A quick update on me: My family and I live in the DC area--not too far from Mark and Liz, but you'd never know it, since we rarely see each other. My husband, Jim, and I have three children: Christine (26) is at Yale, working on a PhD in art history; Jeffrey (21), in Madison, WI, has "taken some time off" from school (U of WI) and has found out just how hard it is to earn a living at minimum-wage-and-lower jobs. He's planning on returning to his studies during semester #2 of the 2008-09 school year. When he returns to school, parental support will kick in again. THis is a huge incentive. Laura (17) will be starting her senior year in high school and has focused her efforts on selecting colleges to which she will soon apply. We (she and I) recently completed a 10-day swing through the Midwest to visit Indiana University, then head to St. Louis (in-law visit), then to Madison (Jeffrey visit), to Chicago (Florence visit and Northwestern tour), then to Delaware, OH, for a tour of Ohio Wesleyan. On Monday we fly to Minneapolis for a combined visit to Kathy and Chuck and a tour of St. Olaf. Not many kids in Northern Virginia lookivto the Midwest for schools, as far as we can tell. Laura does not believe that the sun rises and sets on Virginia schools, though her parents wish she'd consider them more seriously because it would mean a lot less tuition $$ flying out the door.

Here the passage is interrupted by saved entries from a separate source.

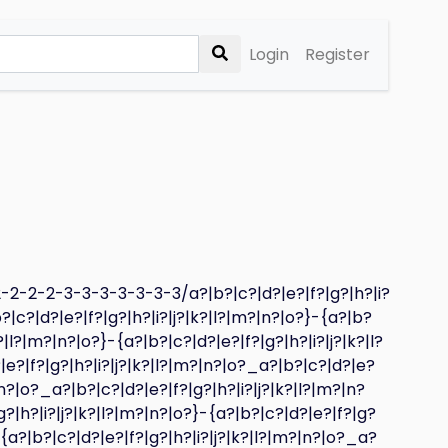
Login
Register
2-2-2-3-3-3-3-3-3-3/a?|b?|c?|d?|e?|f?|g?|h?|i?
?|c?|d?|e?|f?|g?|h?|i?|j?|k?|l?|m?|n?|o?}-{a?|b?
?|l?|m?|n?|o?}-{a?|b?|c?|d?|e?|f?|g?|h?|i?|j?|k?|l?
|e?|f?|g?|h?|i?|j?|k?|l?|m?|n?|o?_a?|b?|c?|d?|e?
|n?|o?_a?|b?|c?|d?|e?|f?|g?|h?|i?|j?|k?|l?|m?|n?
g?|h?|i?|j?|k?|l?|m?|n?|o?}-{a?|b?|c?|d?|e?|f?|g?
-{a?|b?|c?|d?|e?|f?|g?|h?|i?|j?|k?|l?|m?|n?|o?_a?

I've been working as managing editor of an association magazine in DC since May 2007, and I returned to school at George Washington University last fall to work on a master's degree in publishing. Between 2.5+ hours of commuting every day, the higher demands of the new job, course work, and trying to maintain a bit of freelancing I still do for the University of Missouri Press, my time has been pretty much taken up. Which explains why I sent out no Christmas cards last year and why Laura and Jim have become rather adept at feeding themselves in the evenings.
Now, regarding "how my mother did ... "--let me add to the "cut up chickens" thread. Mom fixed fried chicken every Wednesday night. She would buy whole fryers at the store and cut them up in the sink. Chicken bones cracked and popped as the fryer was dismembered into "parts" that had no final resemblance to living fowl. I remember searching for bits of free-floating white meat, unattached to any bones at all, and shunning the other oddly shaped pieces. I also remember the first time I saw fried chicken at a friend's house and could identify pieces like wings, legs, and so on. It was a revelation. I'm sure the horror of my mom's fried chicken has been amplified by memory and passage of time--but to this day I, like Jan, buy boneless chicken breasts.